As this study shows, people can and do learn new scripts by observing others in action. In fact, it’s how we learn just about everything we say and do in social settings. However, unlike our line-cutting study, social scripts are rarely taught purposefully and directly. But what if this were to change? What if this year, each of us, along with our promise to get fit or stop spending so much, vowed to teach our friends, children, and direct reports effective interpersonal scripts?
For instance, a person who reports to you cares deeply about a recent change in policy. She brings up her opinion in your weekly team meeting. As she expresses her view she pushes too hard. She overstates her position, uses inflammatory language, insults those who disagree with her, and otherwise turns the group against her.
As her leader, this provides you with a wonderful chance to offer individual coaching. At the end of the meeting you talk directly with your direct report about her stance and how you supported her view—right up until the point she called everyone who disagreed with her a cretin. You explain how her approach actually turned people against her. And then you role-play the scene again—only using more effective skills. Under your careful coaching, your direct report tentatively states her view by using terms such as “perhaps,” and “I wonder.” Equally important, she asks others for their point of view and then listens.
Let’s extend this recommendation. What if you and a million other people vowed to do the same thing? That is, they agree to “play it forward”? They don’t pay it forward—it’s not an act of service that can be passed on to others, but they play it forward—it’s a social skill that can be done in acts under the guidance of a director. People conduct mini-plays where they model effective social behavior—exemplifying skills that fall between silence and violence. Equally important, when someone they know and love moves to either silence or violence, they sit down with the offending party and play out the script in a new, more effective way.

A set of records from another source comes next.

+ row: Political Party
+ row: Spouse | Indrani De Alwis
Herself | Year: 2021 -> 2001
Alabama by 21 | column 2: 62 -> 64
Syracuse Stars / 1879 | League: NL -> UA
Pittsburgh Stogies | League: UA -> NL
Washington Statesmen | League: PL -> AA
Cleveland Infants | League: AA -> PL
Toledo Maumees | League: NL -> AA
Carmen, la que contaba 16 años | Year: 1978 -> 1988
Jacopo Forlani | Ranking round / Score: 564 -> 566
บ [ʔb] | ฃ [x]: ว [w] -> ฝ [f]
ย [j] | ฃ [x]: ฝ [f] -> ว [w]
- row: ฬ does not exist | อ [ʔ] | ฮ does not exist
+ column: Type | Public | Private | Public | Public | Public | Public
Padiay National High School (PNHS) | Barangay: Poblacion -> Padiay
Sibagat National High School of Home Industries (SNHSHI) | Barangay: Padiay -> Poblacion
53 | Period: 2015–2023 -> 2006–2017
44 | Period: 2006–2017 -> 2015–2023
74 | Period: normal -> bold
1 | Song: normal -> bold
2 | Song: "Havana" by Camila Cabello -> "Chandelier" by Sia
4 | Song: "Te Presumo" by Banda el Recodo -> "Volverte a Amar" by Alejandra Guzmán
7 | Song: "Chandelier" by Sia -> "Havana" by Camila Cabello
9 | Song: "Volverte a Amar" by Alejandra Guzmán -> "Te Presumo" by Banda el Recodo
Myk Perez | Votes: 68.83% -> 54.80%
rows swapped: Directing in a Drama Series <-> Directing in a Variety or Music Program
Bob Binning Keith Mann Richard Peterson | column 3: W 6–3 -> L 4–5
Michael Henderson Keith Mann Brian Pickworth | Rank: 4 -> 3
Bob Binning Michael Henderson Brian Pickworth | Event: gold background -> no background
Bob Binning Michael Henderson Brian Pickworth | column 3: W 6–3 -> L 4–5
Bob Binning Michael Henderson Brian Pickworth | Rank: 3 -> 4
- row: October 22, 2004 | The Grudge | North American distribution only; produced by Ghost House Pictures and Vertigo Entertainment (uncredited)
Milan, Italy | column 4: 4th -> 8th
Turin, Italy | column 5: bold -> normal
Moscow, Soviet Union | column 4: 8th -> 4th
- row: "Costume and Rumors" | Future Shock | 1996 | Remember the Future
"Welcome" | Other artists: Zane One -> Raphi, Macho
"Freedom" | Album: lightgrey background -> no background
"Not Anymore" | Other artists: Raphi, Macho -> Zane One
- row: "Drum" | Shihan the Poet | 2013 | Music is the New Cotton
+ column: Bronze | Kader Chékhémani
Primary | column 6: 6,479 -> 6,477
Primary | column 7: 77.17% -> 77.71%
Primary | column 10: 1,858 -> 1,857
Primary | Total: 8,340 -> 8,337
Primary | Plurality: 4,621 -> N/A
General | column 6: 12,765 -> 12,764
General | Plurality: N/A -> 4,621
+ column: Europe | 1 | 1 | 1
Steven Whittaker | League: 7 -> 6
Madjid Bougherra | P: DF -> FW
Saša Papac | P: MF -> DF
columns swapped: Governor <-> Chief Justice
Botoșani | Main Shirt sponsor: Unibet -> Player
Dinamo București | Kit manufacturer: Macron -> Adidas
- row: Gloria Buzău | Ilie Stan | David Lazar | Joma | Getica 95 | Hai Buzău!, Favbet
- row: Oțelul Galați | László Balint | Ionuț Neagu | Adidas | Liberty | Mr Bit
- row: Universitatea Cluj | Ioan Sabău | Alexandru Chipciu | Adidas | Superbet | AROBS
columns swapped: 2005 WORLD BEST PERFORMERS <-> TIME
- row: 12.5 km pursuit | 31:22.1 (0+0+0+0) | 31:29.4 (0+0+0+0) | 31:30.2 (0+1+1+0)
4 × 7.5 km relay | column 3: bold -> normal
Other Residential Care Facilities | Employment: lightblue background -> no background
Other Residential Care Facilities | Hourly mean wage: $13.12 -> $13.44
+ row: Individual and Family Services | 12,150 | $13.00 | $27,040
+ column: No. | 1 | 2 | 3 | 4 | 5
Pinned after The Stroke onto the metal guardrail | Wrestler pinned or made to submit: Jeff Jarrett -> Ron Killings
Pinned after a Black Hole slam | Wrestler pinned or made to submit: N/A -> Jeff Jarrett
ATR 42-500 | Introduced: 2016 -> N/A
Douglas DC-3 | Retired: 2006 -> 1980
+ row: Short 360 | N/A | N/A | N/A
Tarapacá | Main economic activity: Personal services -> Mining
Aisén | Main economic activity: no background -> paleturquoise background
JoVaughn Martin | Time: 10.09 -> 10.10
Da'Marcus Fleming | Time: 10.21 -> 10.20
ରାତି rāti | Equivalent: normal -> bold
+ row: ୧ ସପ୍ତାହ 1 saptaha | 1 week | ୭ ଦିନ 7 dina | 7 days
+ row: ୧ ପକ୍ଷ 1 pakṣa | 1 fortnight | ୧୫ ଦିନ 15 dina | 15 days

Just think about the possible impact. For instance, what if parents modeled and practiced interpersonal skills with their offspring a thousand times before their kids hit puberty? Imagine, if in addition to driving their kids to gymnastics and oboe lessons, parents built social instruction into their daily conversation—just as often, just as seriously, and just as skillfully as someone teaching music lessons? What would the world be like if part of growing up was growing socially wise?
Now all of this playing it forward would be unnecessary if we were actually skilled at speaking our mind. And maybe we are. After all, it’s been thirty years since we completed our original line-cutting research, right?
To see where we stand today, Joseph Grenny’s son replicated the study a couple years back and uncovered the same discouraging results. Nobody said anything when the ten-year-old cut in front of people standing in line. Since he was so young and people might have been reluctant to speak up to someone so small and vulnerable, he eventually asked his mom to butt in line for him. After twenty-five cases where nobody uttered a word, finally a woman tapped our research mother on the shoulder and spoke her piece.
“Who does your hair?” she asked with a smile.
It seems conclusive. When confronted by inappropriate behavior we either blow up or clam up.
But it doesn’t have to be that way. We don’t have to choose between two unhealthy options. Not if we play it forward.